Festival NEMO à la MAC : la déferlante des Nouveaux Monstres…


A toute époque sa foire aux monstres! Après le festival Via, c’est au tour du festival NEMO, via EXIT d’intégrer à sa programmation une exposition sur les créatures qui hantent les placards du 21ème siècle. Les technologies ont transformé notre rapport aux monstres ; la frontière entre réel et virtuel est plus que jamais intrigante, voire effrayante. Pour l’édition 2009 du festival NEMO, la MAC de Créteil accueille jusqu’au 5 avril 4 dispositifs sonores et visuels et nous invite à goûter à un art qui fait froid dans le dos.

On connaissait le monstre poilu, celui du Loch Ness, ceux à cornes, à branches, aux milliers d’yeux, créatures divines, féeriques ou de sorcellerie, mais nos rêves sont-ils restés insensibles à ces monstres sans chair, de pixels et d’ondes ? Quelles sont les nouvelles normes et quels espaces occupent les monstres d’aujourd’hui ?

Les interfaces technologiques utilisées dans l’art contemporain, numérique ou le cinéma ont donné naissance à de nouvelles expériences. Fini les simples jeux d’ombres sur un drap blanc, les programmes informatiques de Philip Worthington font désormais jaillir par une interprétation aléatoire de l'ombre des visiteurs des monstres plus tordus les uns que les autres (Shadow Monsters). Les monstres sont aussi ce qui nous terrifie : l’infini d'internet avec ses milliers de visages connectés en webcam (Funhouse de John Miserendino et Charles Carcopino) ou encore l’enfermement dans une boîte avec l’œil collé à un orifice à observer des scènes d'horreur (Instrument of Measure of Absence de Temporary Distortion). Ajoutons à cela l’expérience audiovisuelle Probe de Boris Debackere et cela fait la programmation de NEMO à la MAC, intégrée au festival EXIT.

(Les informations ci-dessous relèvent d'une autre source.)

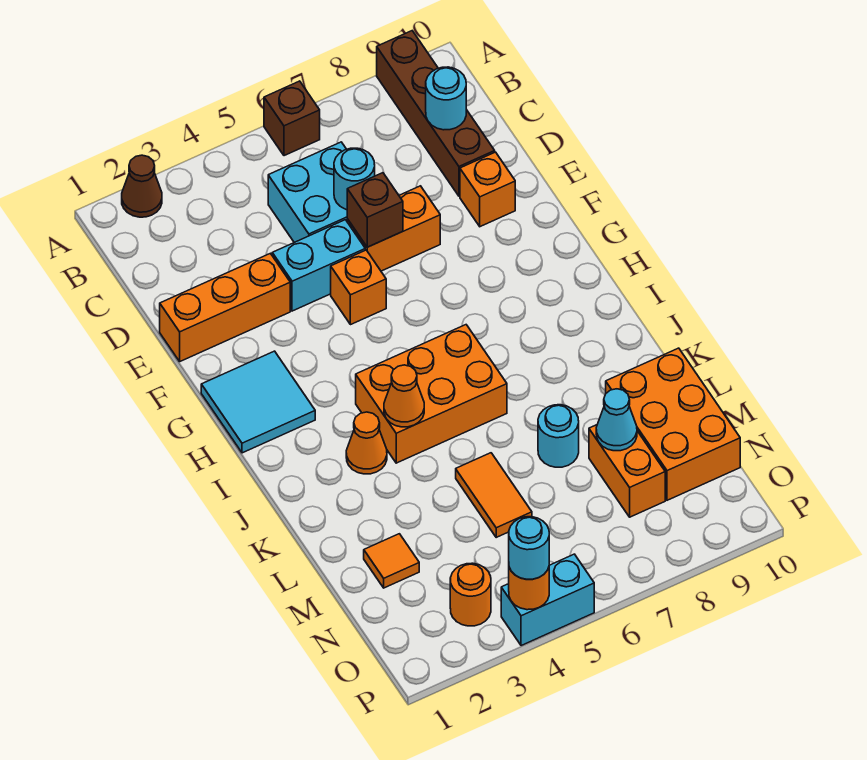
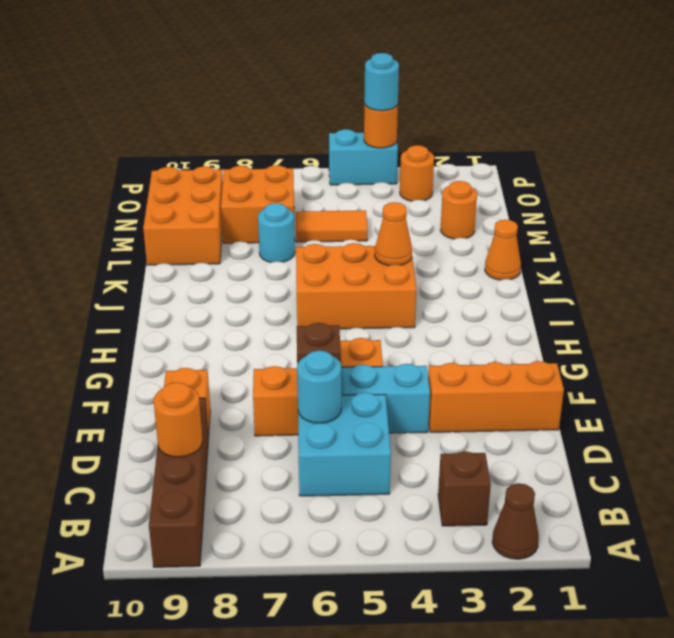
brown 1x1 brick [264,81,320,156] -> brown 1x1 brick moved to [438,451,491,526]
cyan 1x1 round brick [426,67,466,130] -> orange 1x1 round brick [154,382,202,457]
cyan 2x2 tile [201,351,315,453] -> none
orange 1x1 cone [346,412,387,474] -> orange 1x1 cone moved to [485,220,521,280]
orange 1x2 tile [456,453,532,537] -> orange 1x2 tile turned to [296,210,368,242]
orange 1x1 tile [364,534,419,588] -> orange 1x1 round brick [440,181,477,239]
orange 1x2 brick [589,425,665,517] -> orange 2x2 brick [221,165,295,243]
cyan 1x1 cone [596,389,637,451] -> none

Objets de design, représentations plastiques (Andrew Bell, Mark Powell) exploration virtuelle du train fantôme de notre mémoire (Joëlle Bitten), plongées effrayantes et interactives dans un monde de sons et d’images ( Seiko Mikami), dispositif qui fait disparaître notre tête et la remplace par celle de notre voisin (Lalalab) ou encore plantes qui émettent des sons lorsqu’on les frôle (Scénocosme), Exit balaye le champ des nouveaux possibles.

Si les arts plastiques sont représentés, les installations multimédia ont la part belle et invitent le spectateur à faire émerger la bête qui sommeille, à se transformer, à entrer dans le cauchemar de l’artiste ou encore dans la tête du monstre (François Chalet)...



Festival Nemo
Du 1er au 11 avril
Exposition NOUVEAUX MONSTRES
Du 26 mars au 05 avril à la Maison des Arts et de la Culture de Créteil
De 3 à 5 €
, ouverture les soirs de représentation.